Se fixant ce but de construire un État national dans le cadre de l'impérialisme mondial, auquel il n'est pas question de toucher, Ben Bella doit d'une part essayer de tirer le plus possible de l'impérialisme en composant au maximum avec lui - les négociations sur l'aide que peut apporter l'impérialisme français à l'Algérie marchent bon train - et d'autre part demander une série de sacrifices aux masses algériennes, leur promettant en récompense la construction d'un « socialisme algérien » placé dans un lointain futur. Ce qui ne correspond certainement pas aux aspirations immédiates de ces masses qui avaient tout attendu de l'indépendance nationale.

C'est pour cela que Ben Bella est obligé de commencer par fonder un état autoritaire et monolithique, ne tolérant aucune opposition dans le pays. L'interdiction du PCA n'était que le premier pas dans cette voie. Le contrôle sur l'UGTA est pour le gouvernement algérien un enjeu d'une autre importance, un élément vital dans la partie politique qu'il mène.

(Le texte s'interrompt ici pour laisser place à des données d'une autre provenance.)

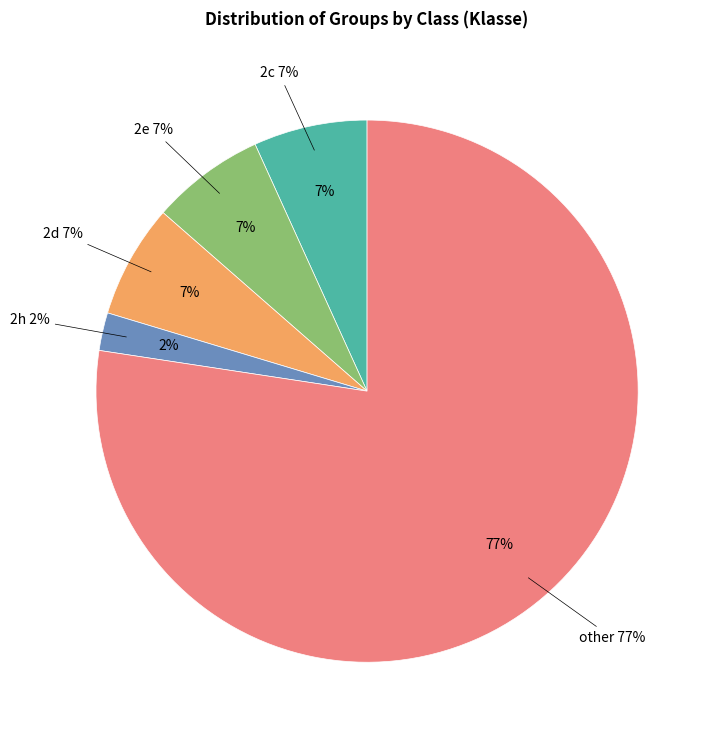

Is 2e the majority of the pie?

No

Car l'UGTA est avant tout l'organisation, la seule en l'absence de tout parti politique important, de la classe ouvrière algérienne. Bien sûr ses dirigeants, même opposés à Ben Bella, subissaient fortement l'influence nationaliste du FLN Mais ils subissaient au moins autant l'influence des masses travailleuses d'Algérie, de leurs aspirations et de leurs revendications. Ainsi lors du conflit entre GPRA et Benbellistes de l'été dernier, les dirigeants de l'UGTA avaient pris une position originale qui montrait que dans certaines situations dramatiques ils étaient capables de faire entendre la voix des travailleurs algériens et peut-être de cristalliser autour d'eux l'opposition de ces travailleurs aux dirigeants nationalistes.

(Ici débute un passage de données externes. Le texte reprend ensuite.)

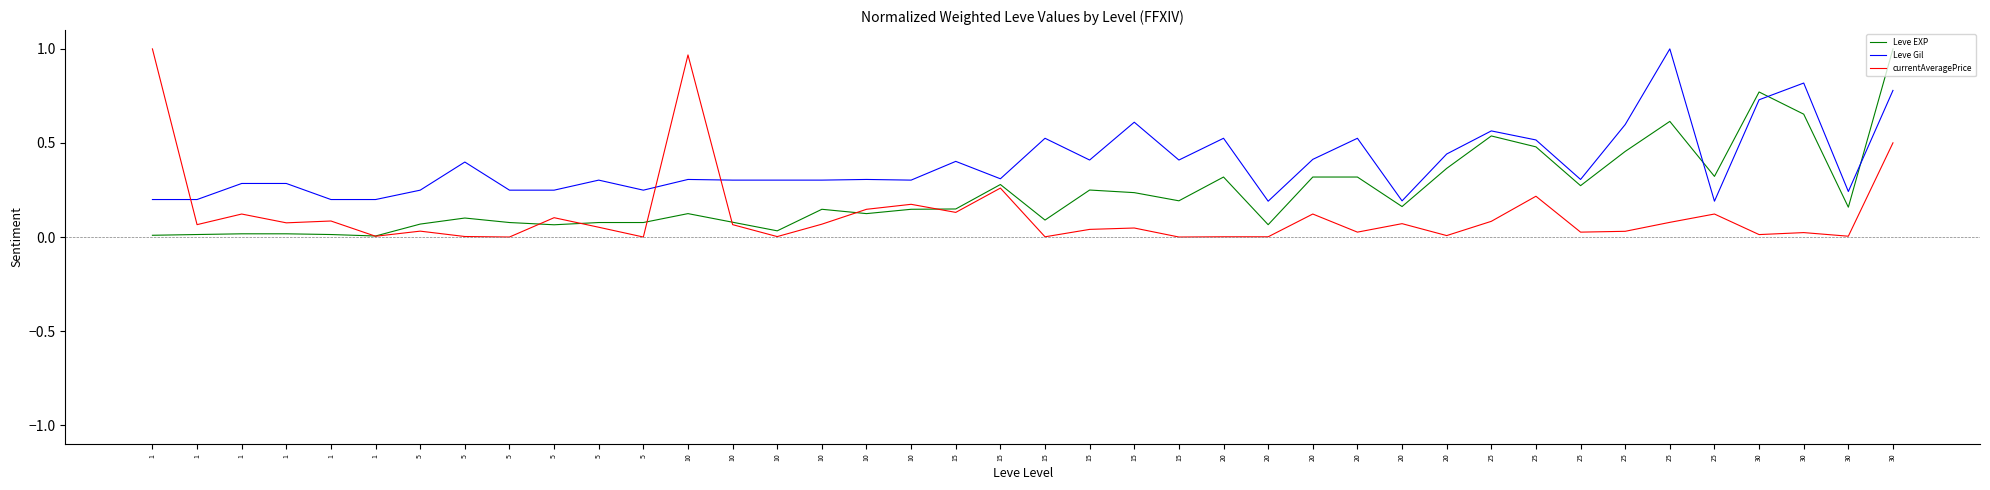

Does the chart have visible grid lines?

No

D'ailleurs, il se développerait actuellement, paraît-il, à l'intérieur de l'UGTA un courant, que le gouvernement algérien qualifie « d'ouvriériste », favorable à des positions de lutte de classe, ce qui impliquerait bien entendu l'indépendance vis-à-vis de l'État algérien et du parti politique nationaliste, le FLN

Pour pouvoir mener son jeu dans le cadre impérialiste, le jeune état algérien ne peut tolérer l'indépendance de qui que ce soit et encore moins des syndicats ouvriers. En supprimant leur indépendance, il risque cependant de rendre encore plus claire la nécessité pour la classe ouvrière d'avoir des organisations de classe. Et Ben Bella risque de retrouver un jour les militants ouvriers qu'il a mis à la porte de l'UGTA, dans un parti révolutionnaire prolétarien qui aura la perspective claire d'une véritable révolution sociale.